--- Records for processing ---
· · · ·

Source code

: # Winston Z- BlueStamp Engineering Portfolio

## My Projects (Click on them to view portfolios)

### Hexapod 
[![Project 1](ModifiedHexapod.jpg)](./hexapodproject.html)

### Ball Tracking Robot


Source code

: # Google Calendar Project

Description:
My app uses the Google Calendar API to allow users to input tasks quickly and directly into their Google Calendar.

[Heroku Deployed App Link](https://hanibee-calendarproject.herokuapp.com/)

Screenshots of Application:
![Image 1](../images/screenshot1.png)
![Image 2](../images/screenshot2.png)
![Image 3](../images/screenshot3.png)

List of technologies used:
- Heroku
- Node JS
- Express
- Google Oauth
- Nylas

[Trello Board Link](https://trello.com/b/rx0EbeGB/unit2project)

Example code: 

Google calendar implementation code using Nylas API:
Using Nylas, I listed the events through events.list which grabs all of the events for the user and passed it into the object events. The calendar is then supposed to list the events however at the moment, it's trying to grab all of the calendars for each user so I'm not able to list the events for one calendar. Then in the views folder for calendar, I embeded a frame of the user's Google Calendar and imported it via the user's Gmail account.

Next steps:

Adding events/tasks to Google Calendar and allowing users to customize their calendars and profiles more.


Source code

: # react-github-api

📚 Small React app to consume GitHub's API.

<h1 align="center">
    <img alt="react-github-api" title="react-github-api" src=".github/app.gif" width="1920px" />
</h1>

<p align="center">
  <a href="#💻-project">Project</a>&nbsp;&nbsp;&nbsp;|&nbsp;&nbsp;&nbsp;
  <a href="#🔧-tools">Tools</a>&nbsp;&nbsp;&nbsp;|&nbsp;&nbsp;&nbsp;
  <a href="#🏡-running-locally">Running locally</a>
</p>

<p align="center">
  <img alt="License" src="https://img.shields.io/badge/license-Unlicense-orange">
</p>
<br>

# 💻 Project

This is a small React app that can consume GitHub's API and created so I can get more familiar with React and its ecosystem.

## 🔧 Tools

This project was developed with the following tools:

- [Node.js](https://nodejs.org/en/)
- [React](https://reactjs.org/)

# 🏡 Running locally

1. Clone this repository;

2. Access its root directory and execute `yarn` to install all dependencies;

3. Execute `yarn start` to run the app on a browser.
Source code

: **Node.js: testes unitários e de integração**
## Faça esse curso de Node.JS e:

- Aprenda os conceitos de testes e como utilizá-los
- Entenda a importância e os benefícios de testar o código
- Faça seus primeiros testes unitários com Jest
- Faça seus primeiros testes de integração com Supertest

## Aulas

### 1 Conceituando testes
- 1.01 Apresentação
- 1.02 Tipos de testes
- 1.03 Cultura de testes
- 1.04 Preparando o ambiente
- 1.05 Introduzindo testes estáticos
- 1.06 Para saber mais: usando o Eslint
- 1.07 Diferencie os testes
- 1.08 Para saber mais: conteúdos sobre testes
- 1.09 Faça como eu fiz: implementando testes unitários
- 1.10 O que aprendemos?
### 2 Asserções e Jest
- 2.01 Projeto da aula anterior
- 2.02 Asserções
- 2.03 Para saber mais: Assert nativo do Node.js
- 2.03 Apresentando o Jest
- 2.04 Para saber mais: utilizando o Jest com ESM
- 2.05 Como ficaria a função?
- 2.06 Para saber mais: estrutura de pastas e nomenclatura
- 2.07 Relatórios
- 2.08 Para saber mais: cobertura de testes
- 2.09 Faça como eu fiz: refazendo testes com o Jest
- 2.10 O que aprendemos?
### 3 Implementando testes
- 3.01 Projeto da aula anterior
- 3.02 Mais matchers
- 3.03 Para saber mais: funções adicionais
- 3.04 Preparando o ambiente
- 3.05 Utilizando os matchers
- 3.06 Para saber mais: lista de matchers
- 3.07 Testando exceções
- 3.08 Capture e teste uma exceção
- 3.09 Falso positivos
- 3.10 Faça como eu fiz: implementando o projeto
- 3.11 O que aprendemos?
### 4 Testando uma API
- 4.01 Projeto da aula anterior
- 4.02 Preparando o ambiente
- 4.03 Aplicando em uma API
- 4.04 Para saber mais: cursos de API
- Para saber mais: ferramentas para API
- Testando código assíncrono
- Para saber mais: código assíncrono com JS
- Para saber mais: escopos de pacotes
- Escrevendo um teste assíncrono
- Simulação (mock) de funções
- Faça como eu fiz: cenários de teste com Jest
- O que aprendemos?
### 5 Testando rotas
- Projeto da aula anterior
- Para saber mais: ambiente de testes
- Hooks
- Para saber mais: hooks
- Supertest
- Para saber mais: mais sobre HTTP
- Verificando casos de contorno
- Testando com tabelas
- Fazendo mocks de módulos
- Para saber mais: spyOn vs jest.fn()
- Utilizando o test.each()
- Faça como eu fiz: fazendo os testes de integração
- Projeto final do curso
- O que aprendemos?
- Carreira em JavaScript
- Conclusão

· · · ·

Count the lines in the records that contain the string "users", with case counting, and reply with the number only.

2